09 June 2018

Living with a Dress Code

     Telling others about Thomas Aquinas College, many people are, shall we say, appalled when they hear of our strict class dress code. If you don't know, our dress code is as follows: for class, Mass, and meals, boys must wear collared shirts, dress pants, and dress shoes; girls must wear skirts which fall below the knee, sleeves which cover the shoulders, and necklines no lower than four fingers from the collarbone. Sounds excessive, right? "Sends the message that girls can't learn while wearing pants," you might be thinking. I won't pretend it doesn't feel burdensome and a little archaic at times. But the truth is, having everybody dressed so well does a lot to improve the atmosphere, dominated as it is by college students with no pretensions to put-together-ness. It makes us hold ourselves and each other to higher standards.

      (Disclaimer: the following are my own thoughts, and not the official reasons for TAC having the rules it does. I do not speak on the College's behalf.)
     I think the characteristic quality of people my age is laziness. At this time of life, we have so much potential to do whatever we want with our lives. The main reason many people don't reach this potential is simply not being willing to work for it. Everything worthwhile must be worked for: if we were just handed all the good things of this life as children, what pleasure would we derive from them? This rule holds true for, I would argue, every aspect of life. What you achieve is directly proportional to the amount of effort you put into it. But the fact is that most people my age don't have a good work ethic and have no desire to work for what they want. This attitude leads to bad grades, slovenliness, carelessness about morals, and a host of other evils.
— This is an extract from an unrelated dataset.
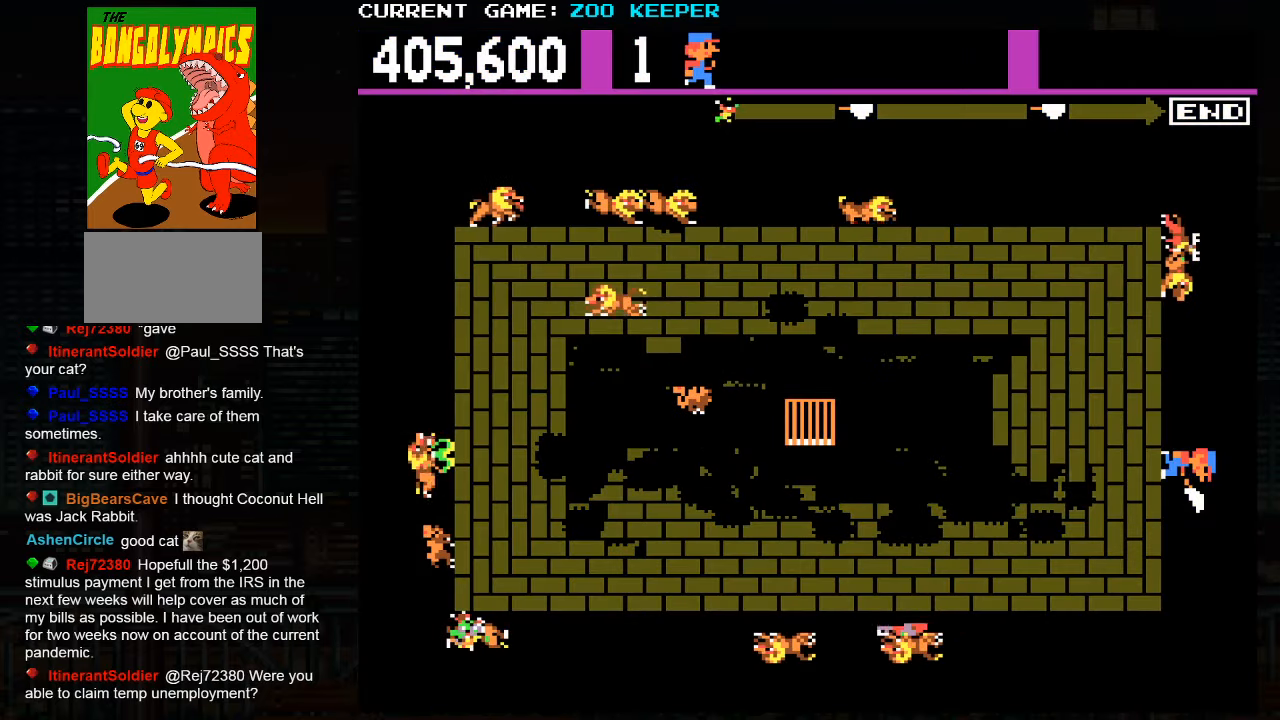
{"buttons": [], "left_stick": "down", "events": [[116, "left_stick", "center"], [216, "left_stick", "down"]]}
     How, then, to fix this generational disorder? One way is to mandate effort. It sounds weird, but if you are required to put effort into something, it will get you used to doing so, even in non-compulsory situations. This is the beauty of the "fake it til you make it" philosophy. And that's one of the things that a strict dress code achieves. We have to put effort into a seemingly small aspect of life--the very clothes we wear--and as a consequence we find it less taxing to put effort into a more important thing, like our studies.
     But that is only one of the benefits of having a dress code. Another is mindset. Like it or not, no one can deny that the mental disposition of a person while wearing sweatpants and fuzzy socks is not the same as the mental disposition of the same person wearing a business suit. Occasions for which we dress well tend to have more import, and thus we are more engaged in whatever we are doing. One thing our dress code has taught me is to take things more seriously. Dressing in such a way as to be better engaged helps us acknowledge the gravity of what we do in acquiring an education. At TAC, we place a great emphasis on education as a serious pursuit of the Truth. This pursuit is essential to education--how can we pretend to any kind of knowledge or wisdom if we are not constantly seeking out what is good, true, and beautiful? And if dressing well aids us in this search, we have little excuse to set it aside. As my friend Emily put it, our dress code is "our way of paying respect to what we set out to find in every class--the truth."
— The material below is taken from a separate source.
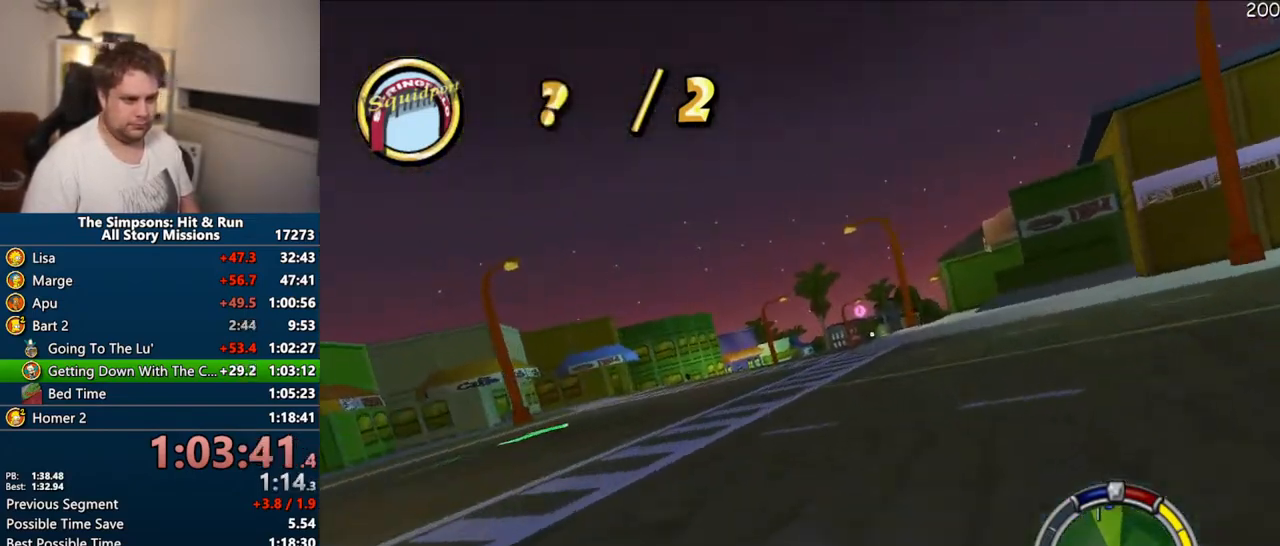
Gameplay with a controller (PlayStation layout); each line is a JSON object with the inputs held at the frame after it. "events" lists button and stick changes between this image and that frame as [ms after this image, input, new state], when the widget could be followed in between. Not read: L3 R3.
{"buttons": ["CROSS"], "left_stick": "center", "right_stick": "center", "events": [[133, "left_stick", "right"], [267, "left_stick", "center"]]}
     Another aspect of this discussion is paying attention to how we perceive ourselves and how others perceive us. As human beings, we depend on sense perception for our knowledge of the world around us, and sight is one of the principle senses we rely on. Because of this, we tend to make judgments about things and people based on appearance. This is not altogether good, but is also not necessarily a failing; someone's character is often manifested in their mannerisms, body language, and personal attire choices. It can often be an identifying feature--think of how easy it is to spot American tourists in foreign countries because of our distinctive habits of dress and mannerisms. It is a gift to have such an impactful way of expressing ourselves in our appearance, but it is one that ought to be used properly, as with all gifts. And it should be noted that this can sometimes work in the other direction, too: dressing better may positively affect my self-image.
     If my dress can have this much weight for my perceived person--and perhaps in who I really am, to a certain extent--then I ought to take my habits of dress seriously. If I want to be construed as a classy, put-together person, worthy of respect, then I should dress in a classy, put-together manner that is worthy of respect. Every human being has inherent dignity as a child of God, and we should dress in accordance with that dignity. Dressing well serves as a reminder, to ourselves and to others, of our value and our right to be respected.
     All this is common sense, and is reflected in TAC's custom of dressing with modesty and some degree of formality in classroom and social settings. Living with this custom has made me more aware of the dignity of myself and others, and of the importance of my education. Yes, it can be a pain at times, but it is well worth it.